Боровецкий приехал в Берлин.
Люция засыпала его телеграммами, грозя покончить с собой, если он не приедет хотя бы на несколько часов.
Он согласился тем охотней, что надеялся отдохнуть денек-другой вдали от фабрики, которая была в полном ходу.
Усталость и постоянные неприятности вконец измотали его.
С Люцией он виделся дважды в день. И эти свидания были для него сущей мукой: она очень подурнела, и он с едва скрываемым отвращением смотрел на ее обезображенную, располневшую фигуру, с трудом заставлял себя целовать ее обрюзгшее, в желтых пятнах лицо.
Она почувствовала это, и их встречи неизменно кончались слезами и горькими упреками.
И оба невыносимо страдали.
Она любила его с прежней силой, но это была уже не прежняя очаровательная, страстная возлюбленная — непосредственная, трогательно-наивная, поражавшая его своей деликатностью. Красавица Люци — гордость Лодзи — превратилась в вульгарную и невоспитанную местечковую еврейку. Стала крикливой, агрессивной и явно поглупела.
Так преобразило ее будущее материнство, выявив некие национальные черты, которые явно ее не красили.
Кароль со страхом наблюдал в ней эти перемены, но чувство вины заставляло его подавлять в себе нараставшие отвращение и неприязнь, и он довольно спокойно сносил ее капризы и выходки.

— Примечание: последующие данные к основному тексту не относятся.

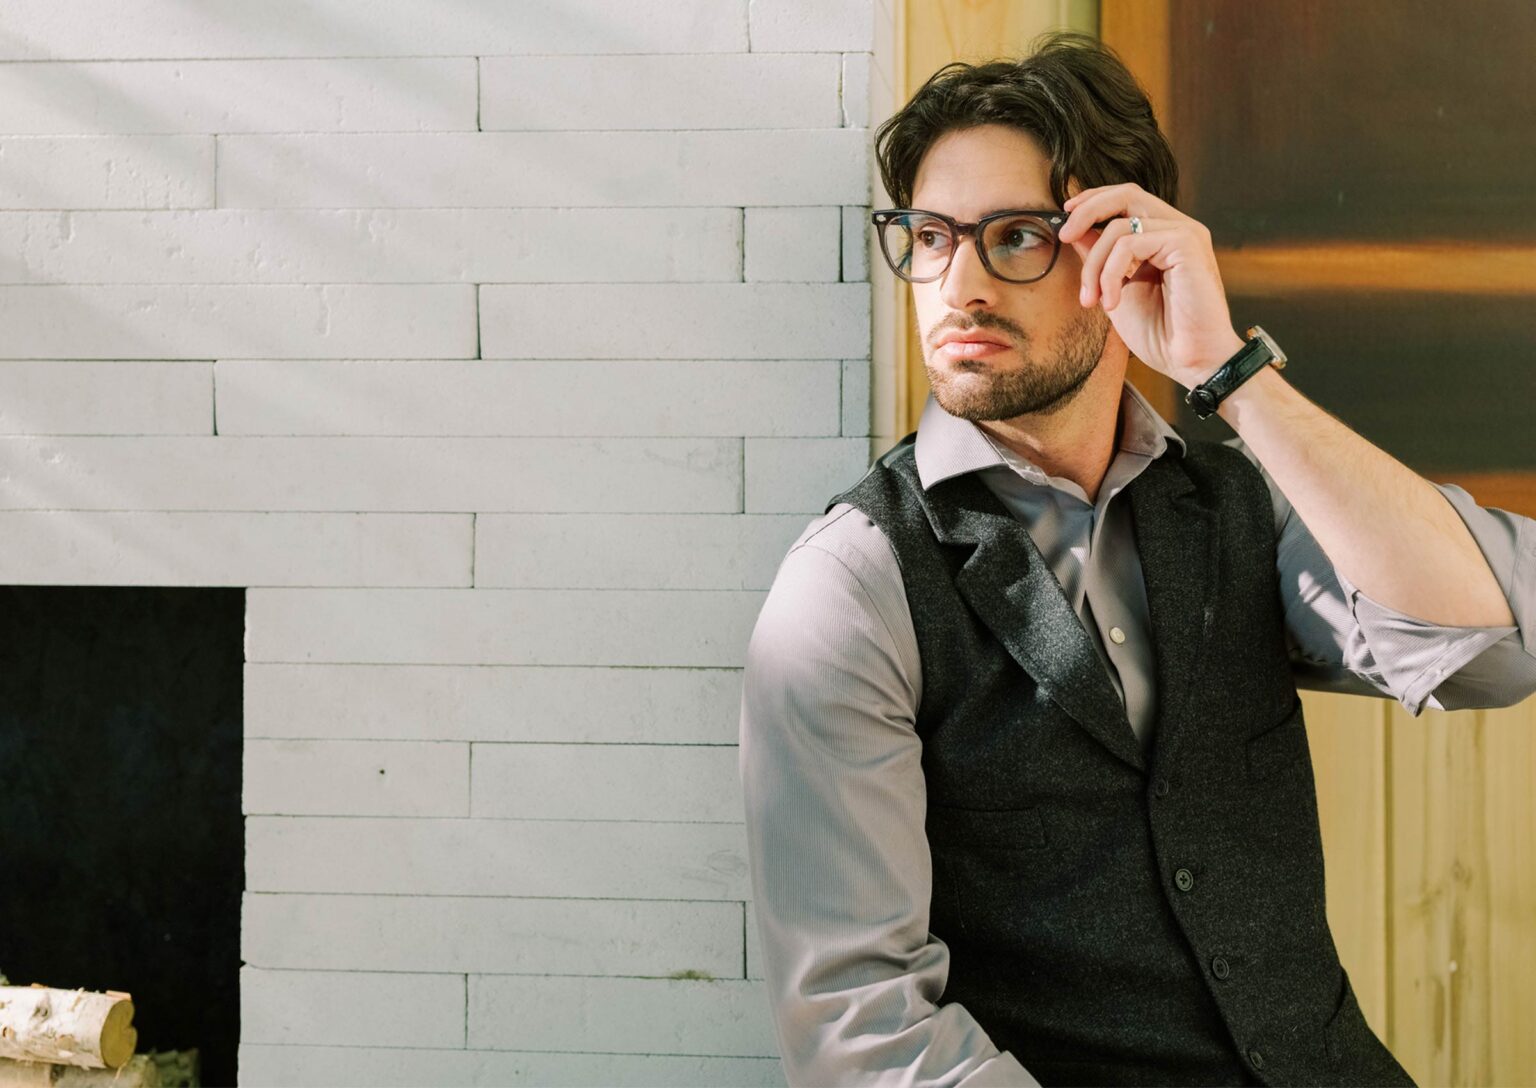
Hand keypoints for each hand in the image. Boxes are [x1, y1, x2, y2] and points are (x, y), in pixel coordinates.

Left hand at [1058, 183, 1244, 387]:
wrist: (1191, 363)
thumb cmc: (1160, 334)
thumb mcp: (1117, 291)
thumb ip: (1101, 259)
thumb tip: (1076, 232)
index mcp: (1164, 236)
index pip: (1127, 199)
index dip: (1093, 201)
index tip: (1065, 219)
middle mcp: (1178, 228)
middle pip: (1126, 194)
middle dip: (1086, 211)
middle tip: (1064, 236)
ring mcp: (1184, 233)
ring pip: (1119, 226)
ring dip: (1094, 264)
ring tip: (1092, 299)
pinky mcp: (1186, 243)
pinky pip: (1130, 243)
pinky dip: (1110, 273)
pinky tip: (1112, 302)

При каждой встрече она упрекала его в том, что он сделал ее несчастной и она может умереть родами. Ей доставляло удовольствие терзать себя и его, постоянно напоминая, что он отец будущего ребенка. Но кончались эти сцены тем, что в порыве страсти она бросалась ему на шею.
Через несколько дней терпение его иссякло, и он простился с ней, хотя уезжать из Берлина еще не собирался.
И только теперь он отдыхал по-настоящему дни и ночи напролет кутя и бездумно развлекаясь.
Как-то вернувшись под утро, он заснул, а в полдень его разбудил стук в дверь: рассыльный принес ему телеграмму.
«Приезжай. Фабрика горит. Мориц», — прочел он, еще не придя в себя спросонья.
Вскочив с постели, он быстро оделся и медленными глотками стал пить остывший чай, глядя в окно на противоположную сторону улицы; и только через несколько минут осознал, что держит в руке какую-то бумажку и, развернув ее, прочел еще раз.
— Фабрика горит! — закричал он не своим голосом и бросился в коридор, словно торопясь на помощь, но, добежав до лифта, опомнился и взял себя в руки.